When, in the early days, the priority was to institute the reforms claimed by moderate Muslims — and so badly needed — it was almost invariably a case of “too little, too late”.
In the second place, France was constantly and repeatedly hampered in her Algerian policy by the intervention (generally immoderate) of the hyper-articulate pied noir lobby. The pieds noirs were never strictly honest, even to themselves, as to what they really wanted. Despite all the brouhaha, it was not Algérie française; what the majority wanted was a pied noir Algeria, ranging between South Africa at its best and its worst, but under the umbrella of French protection. At various times in this book the author may seem to have been unduly censorious of the passionate and blinkered community that the pieds noirs, taken as a whole, represented. But it is essential to remember in the end that for every opulent grand colon, for every reactionary opponent of all reform, for every noisy “ultra”, for every violent counter
-terrorist (and, later, Delta killer), there were perhaps a dozen hard-working and impoverished simple fishermen, small farmers, carpenters and gardes-champêtres, only relatively better off than their Muslim neighbours, and with but one desire: to be allowed to continue to live, and make a living, on the soil where they and their fathers had been born. The grands colons could (and did) afford to get out, write off their stake in Algeria, and start up somewhere else before the debacle of 1962. But not the petits blancs. Thus (not unlike the artisan class Rhodesians who backed Ian Smith), fear at losing all drove them progressively into hard-line reaction — finally, in desperation, into the arms of the O.A.S., which, in tragic paradox, was to make it impossible for any of them to remain at all in the native land. The other tragedy of the pieds noirs was that they were never able to produce a leader of stature — let alone anyone who could have treated in a statesmanlike manner both with the French government and the Muslim “moderates” while carrying his own community with him. Thus, by default, they were to become represented — and indeed symbolised — by the bistrotier, Jo Ortiz.

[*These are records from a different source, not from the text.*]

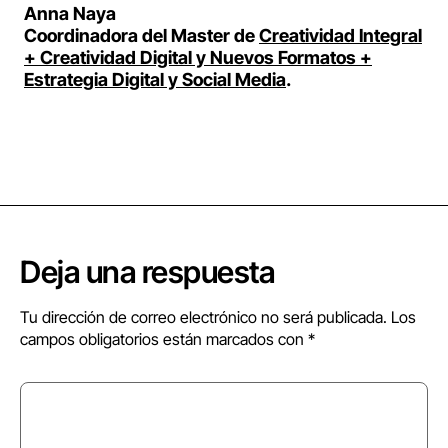
Anna Naya
Coordinadora del Master de
Creatividad Integral
+ Creatividad Digital y Nuevos Formatos +
Estrategia Digital y Social Media
.
Deja una respuesta
Tu dirección de correo electrónico no será publicada.
Los
campos obligatorios están marcados con
*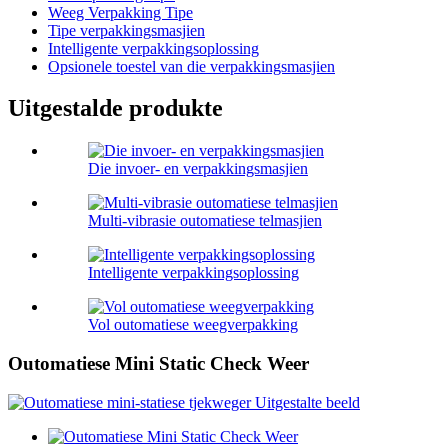
Weeg Verpakking Tipe
Tipe verpakkingsmasjien
Intelligente verpakkingsoplossing
Opsionele toestel van die verpakkingsmasjien
Uitgestalde produkte
Die invoer- en verpakkingsmasjien
Multi-vibrasie outomatiese telmasjien
Intelligente verpakkingsoplossing
Vol outomatiese weegverpakking
Outomatiese Mini Static Check Weer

From the French army’s point of view, their tragedy was that at various points they could see with agonising clarity (and not without reason) that they were winning the war militarily. But (not unlike the American commanders in Vietnam) it was not given them to perceive that, at the same time, their chances of winning the war politically and on the wider world stage were growing ever slimmer. The army felt (again, not without reason) that it had been lied to, betrayed and abandoned by the man it brought to power; but the case may be put that, had their vision perhaps been less focused upon the immediate front, the deception could have been avoided — or at least avoided earlier — before the catastrophe of April 1961. As it was, until the army had been bent to his will — or broken, as tragically happened in April 1961 — de Gaulle could not risk proceeding with an acceptable policy of “self-determination”.